I know it’s a sacrifice.  An investment of your already-limited resources.  Your time, your energy, your attention, your finances.

I know what it is to be at your daughter’s swim lesson, and instead of cheering her on, or snapping pictures, to be reading a book or blog about your latest teaching obsession.

I know what it is to get super fired-up about a new idea or approach and to be shot down by colleagues and bosses who do not seem to even care.  I know what it is to have to fit your passion, and your creativity, and your excitement, and your vision, and your differentness, into the system.

And know that the system isn’t working for the people in it.

It’s frustrating.

It drives teachers, good teachers, the BEST ones, out of the profession.

It haunts us.

It makes our jobs many, many times harder.  It makes our innovation and passion COST us more.

Not only do we have to learn to teach, but then we all have to tinker with what we have learned, and chip away at it and modify it, and diminish it, to fit on the Procrustean bed of “fitting into the scope and sequence/common assessments/ textbook chapter/PBIS/Response to Intervention/Common Core/whatever our bosses, in their infinite wisdom are on about this year, or this semester, or this month.”

It’s hard.

And yet you come back to this group, back to other teacher groups.  And you still dream, still tinker, still do whatever you can, to elevate your teaching.

Because you’re that kind of teacher.

I’m sorry it’s so hard.  I’m sorry about the lost sleep.  I’m sorry the system doesn’t generally work for people, and people have to work for the system.   

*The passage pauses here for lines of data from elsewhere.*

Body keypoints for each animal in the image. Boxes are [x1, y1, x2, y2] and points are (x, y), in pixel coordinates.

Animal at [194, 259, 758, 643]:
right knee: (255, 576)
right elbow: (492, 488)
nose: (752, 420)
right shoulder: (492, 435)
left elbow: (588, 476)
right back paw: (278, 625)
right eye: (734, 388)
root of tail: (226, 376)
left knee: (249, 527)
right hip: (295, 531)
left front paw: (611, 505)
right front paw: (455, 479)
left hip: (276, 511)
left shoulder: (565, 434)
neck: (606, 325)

But still, you persist.  You go on.  

Thank you.

Thank you for being That Kind of Teacher.

Hang in there.  Take it easy on yourself.  

Things are changing.

It’s slow, imperceptible, piecemeal, and haphazard.  But things ARE changing.

My hero is Lucy Calkins.   I have followed her work in literacy education for almost 20 years.  

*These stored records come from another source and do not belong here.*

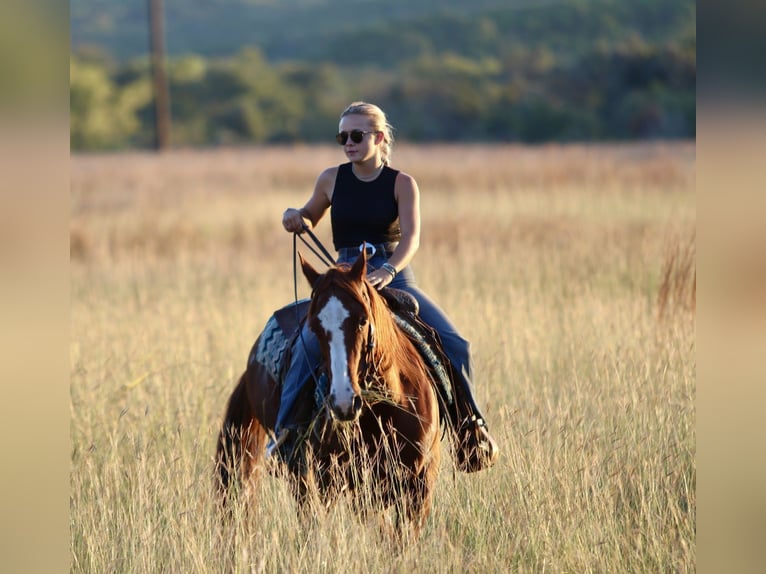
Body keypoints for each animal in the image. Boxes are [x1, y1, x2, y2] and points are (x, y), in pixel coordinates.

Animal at [215, 249, 442, 536]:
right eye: (315, 326)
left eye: (362, 320)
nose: (343, 402)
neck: (388, 405)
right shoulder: (352, 485)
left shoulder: (421, 484)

She has transformed the landscape.  An army of dedicated literacy teachers, across the nation, across the planet, spread and reinforce her vision, equipped with her infectious passion, her fiery words, and with practical materials to implement it, and with evidence of its effectiveness, and with a common set of tools and ways to describe their practice.

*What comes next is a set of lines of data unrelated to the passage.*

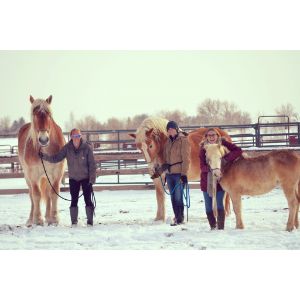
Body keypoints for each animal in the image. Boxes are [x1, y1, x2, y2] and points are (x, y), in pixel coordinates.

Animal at [17, 95, 65, 225]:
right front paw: (38, 219)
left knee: (47, 194)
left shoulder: (57, 173)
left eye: (49, 114)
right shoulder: (33, 174)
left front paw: (54, 218)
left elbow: (53, 193)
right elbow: (36, 194)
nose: (43, 139)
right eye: (34, 114)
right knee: (31, 195)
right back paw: (31, 219)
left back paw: (48, 216)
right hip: (27, 176)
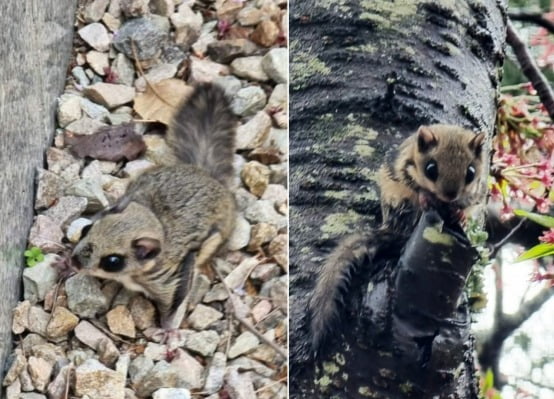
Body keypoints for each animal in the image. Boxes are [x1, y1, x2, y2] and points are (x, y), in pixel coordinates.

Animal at [71, 83, 235, 332]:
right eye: (85, 230)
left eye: (112, 262)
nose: (74, 263)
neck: (154, 219)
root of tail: (203, 172)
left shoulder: (171, 276)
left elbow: (174, 302)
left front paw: (168, 331)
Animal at [308, 125, 486, 354]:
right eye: (431, 169)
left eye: (470, 173)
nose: (450, 195)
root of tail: (393, 228)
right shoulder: (405, 169)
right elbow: (417, 187)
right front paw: (425, 197)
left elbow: (467, 203)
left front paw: (460, 214)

That did not happen overnight.  But it was teachers like us, you and me, “those teachers,” who have made Lucy’s vision the “new normal” in school after school, district after district.  

It will happen.  And here we are, DOING THE WORK.

Thank you, hang in there, play the long game with me.

You are worth it.  Your career is worth it.  And, most of all, our students are worth it.

Mil gracias.  Merci mille fois.  

Je vous adore.  Continuons à lutter.  Continuons à jouer.

Continuons à aimer et a songer et à rêver et à travailler, à apprendre, à chercher.

1 thought on “Hang in There, Everybody! Part Three

  1. Stefanie

    Thank you for writing this. I needed to hear it. I’m recently back from maternity leave and some students have not been receptive. I was surprised because I was their teacher last year. I couldn’t place why it bothered me so much but you hit the nail on the head here. I care so much about the students and work so hard to find ways to reach them.